Here I must correct another misunderstanding on David’s part: neither of my posts in this run have had anything to say about tax policy except to this degree:
For the most part, the funds that support so many local workers building and rebuilding summer homes for the rich are not available for taxation. The owners tend not to be full-year residents, and if they were to find that they could no longer afford to lavish themselves in this way in Rhode Island, they’d find somewhere else to do it. Even with full-year residents, the difference is mainly one of threshold for redistributive pain. The progressives’ willingness to insist on the right kind of commerce would certainly result in lost revenue to the state, less money in the state’s economy, and lost jobs.
Because I see its circumstances as acutely dire, my focus for commentary has overwhelmingly been within Rhode Island’s borders for several years, and in that context, heavily redistributive taxation schemes are an invitation for the rich to avoid paying Rhode Island taxes altogether (or, more likely, to pay somebody else to avoid those taxes for them), and that will hurt working Rhode Islanders both by draining our public coffers and by stemming the economic activity from which all tax revenue is ultimately derived. If a driver knows that you intend to pull in front of him to slow him down below his preferred speed, he won’t let you get alongside him in the first place, if he can help it.
To this perspective, I would add one way in which David may have me right that “We dummies would just screw it up”: if by “we dummies” he means the population operating by means of a government structure (rather than as individually responsible economic entities). Siphoning off wealth for the government’s usage to the degree that left-wingers would consider to be “fair taxation” creates a pinch-point for power, and that is an ineluctable lure for precisely the sorts of people whom a fair — and wise! — society would keep far from the steering wheel. (In some ways, this is Rhode Island’s tale.)
If we want fairness, we must pursue freedom. Putting up roadblocks generally proves to be to the advantage of those who already have an edge and to hinder those who would otherwise break free from the snarl of traffic.
Your highway analogy quickly heads south in the northbound lane. I’ve driven on the Northeast corridor in a Mercedes and again in a VW bug that needed a ring job and I can assure you that the road looks quite different, dependent upon which auto I’m in. To put it in a Zen context, it’s the same road, and it’s not the same road.

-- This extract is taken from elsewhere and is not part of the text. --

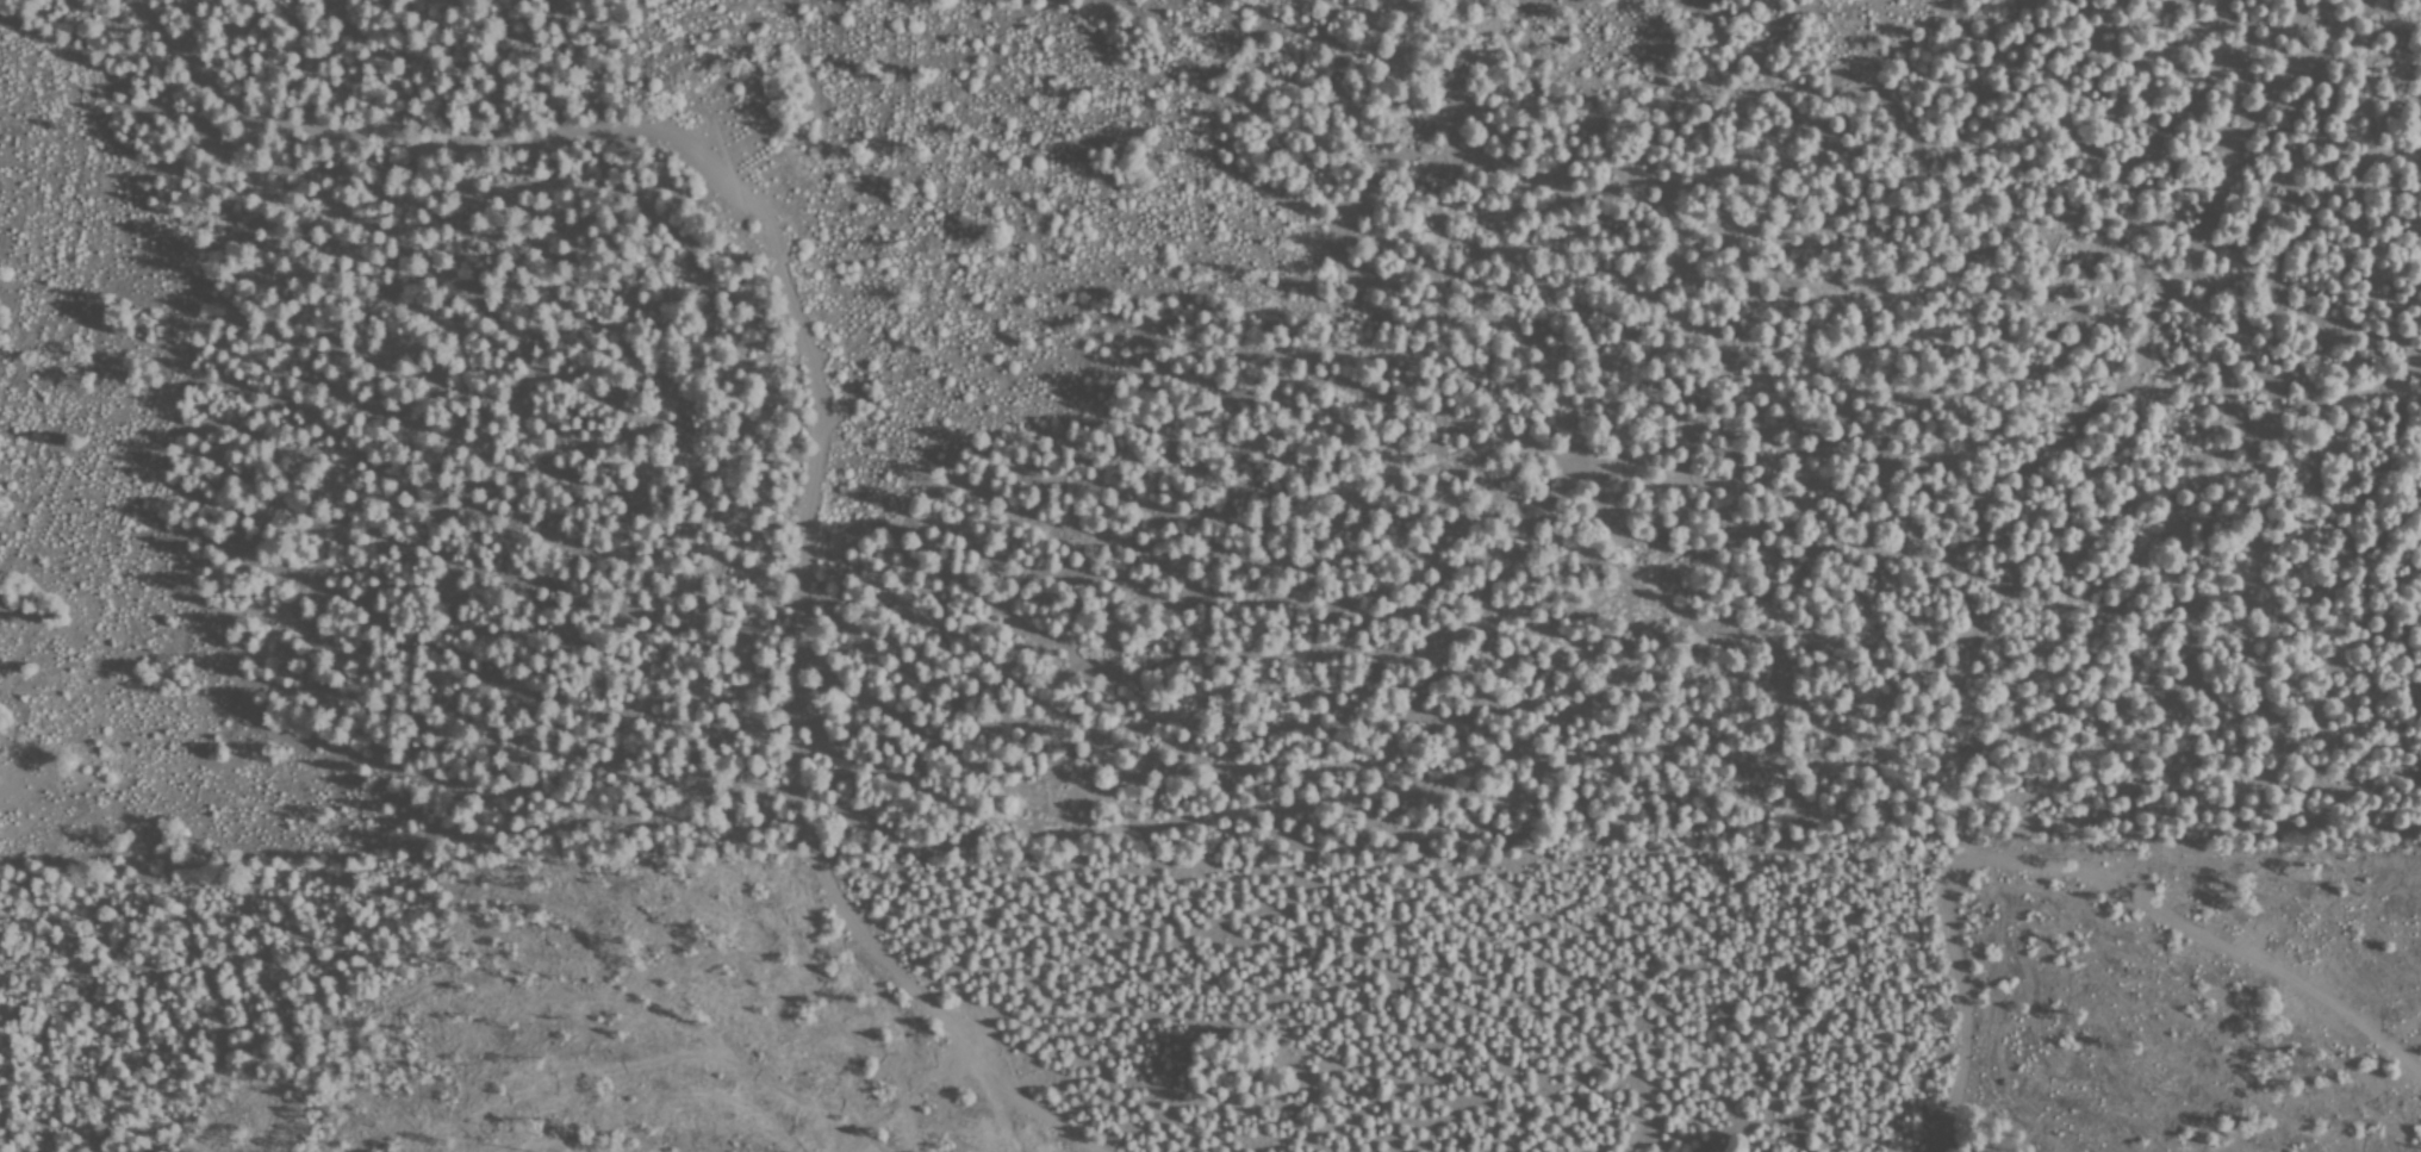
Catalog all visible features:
road: (820, 401)
road: (1936, 526)
road: (1636, 748)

You sound like Marie Antoinette’s “Let them eat cake.” Attitudes like yours brought on the French Revolution.
OldTimeLefty
You cannot possibly have read my post with any concern for understanding it and then responded as you have. Inasmuch as you didn’t address my actual points, I won’t bother to respond substantively.
OTL
On the federal level, a little research will show you that the top 1% of income tax payers are paying 37% of all income tax now and the top 5% are paying 57%. These are from a few years ago and sourced from IRS and CBO data. Those percentages may have gone up a little since then. What would you suggest is ‘fair”? How about we ask the top 7% of income tax payers to send in half again more? Then the rest of us can be completely free riders. Is that the sort of participating citizen of a democracy you aspire to become?
Sorry Justin Your highway analogy did’nt clarify anything for me. Maybe if Government used some of the country’s wealth to fix bridges and roads instead of nation building you’d at least have a safe and smooth ride to go work for the Man.
Great idea, Phil. Why haven’t Democrats in the General Assembly done exactly that?
What we have here is a failure to communicate. Justin, I want to respond but time restraints do not allow it right now. But you deserve an answer. I love American highway metaphors. Thanks Justin and OTL for some good ones. Ahh, the American highway; a cold can of beer between the legs, one good hit of pot and America’s freedoms come into plain view. If you are causing nobody any harm, you can drive and find your own way. We still, at least legally, despite the new harsh right wing agenda of spying and domestic intimidation, respect the right of privacy and the individual.
Monique Ask that question of the Executive branch in RI about the time of the December “snow storm” and how they made the roads safe and smooth anyone trying to get anywhere.